Material provided: Begin
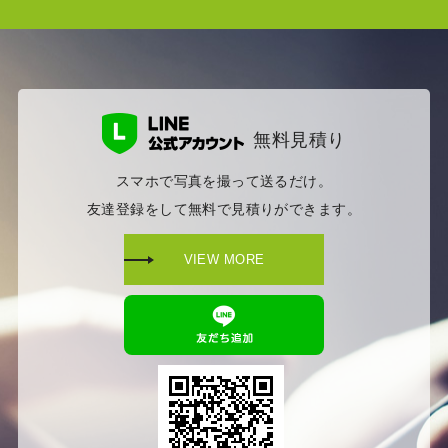
無料見積り
スマホで写真を撮って送るだけ。
友達登録をして無料で見積りができます。
VIEW MORE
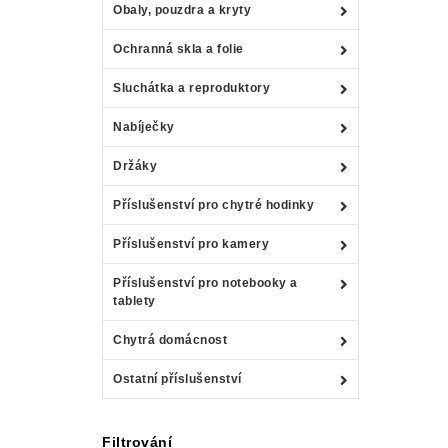
Obaly, pouzdra a kryty
Ochranná skla a folie
Sluchátka a reproduktory
Nabíječky
Držáky
Příslušenství pro chytré hodinky
Příslušenství pro kamery
Příslušenství pro notebooky a
tablety
Chytrá domácnost
Ostatní příslušenství
Filtrování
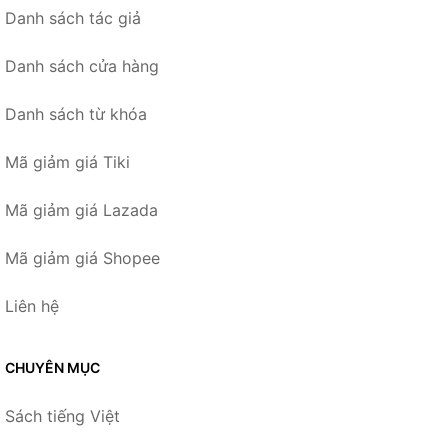
Danh sách tác giả
Danh sách cửa hàng
Danh sách từ khóa
Mã giảm giá Tiki
Mã giảm giá Lazada
Mã giảm giá Shopee
Liên hệ
CHUYÊN MỤC
Sách tiếng Việt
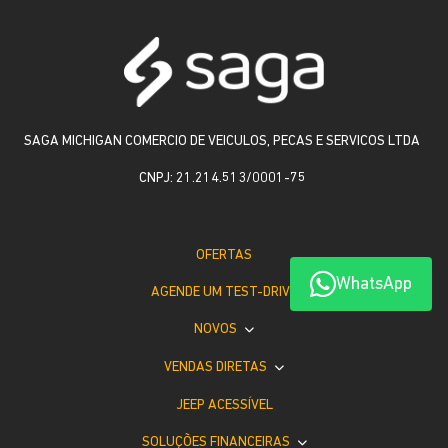
SAGA MICHIGAN COMERCIO DE VEICULOS, PECAS E SERVICOS LTDA
CNPJ: 21.214.513/0001-75
OFERTAS
WhatsApp
AGENDE UM TEST-DRIVE
NOVOS
VENDAS DIRETAS
JEEP ACESSÍVEL
SOLUÇÕES FINANCEIRAS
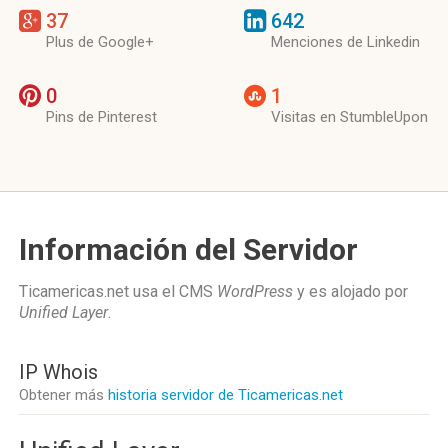
37
642
Plus de Google+
Menciones de Linkedin
0
1
Pins de Pinterest
Visitas en StumbleUpon
Información del Servidor
Ticamericas.net usa el CMS
WordPress
y es alojado por
Unified Layer
.
IP Whois
Obtener más
historia servidor de Ticamericas.net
Material provided: End
#### [The problem]
What is needed is a verbatim copy of the material, minus its pictures.

#### [Response area]
無料見積り
スマホで写真を撮って送るだけ。
友達登録をして無料で見積りができます。
VIEW MORE
Obaly, pouzdra a kryty
Ochranná skla a folie
Sluchátka a reproduktory
Nabíječky
Držáky
Příslušenství pro chytré hodinky
Příslušenství pro kamery
Příslušenství pro notebooky a
tablety
Chytrá domácnost
Ostatní příslušenství
Filtrování
Danh sách tác giả
Danh sách cửa hàng
Danh sách từ khóa
Mã giảm giá Tiki
Mã giảm giá Lazada
Mã giảm giá Shopee
Liên hệ
CHUYÊN MỤC
Sách tiếng Việt
SAGA MICHIGAN COMERCIO DE VEICULOS, PECAS E SERVICOS LTDA
CNPJ: 21.214.513/0001-75
OFERTAS
WhatsApp
AGENDE UM TEST-DRIVE
NOVOS
VENDAS DIRETAS
JEEP ACESSÍVEL
SOLUÇÕES FINANCEIRAS
37
642
Plus de Google+
Menciones de Linkedin
0
1
Pins de Pinterest
Visitas en StumbleUpon
Información del Servidor
Ticamericas.net usa el CMS
WordPress
y es alojado por
Unified Layer
.
IP Whois
Obtener más
historia servidor de Ticamericas.net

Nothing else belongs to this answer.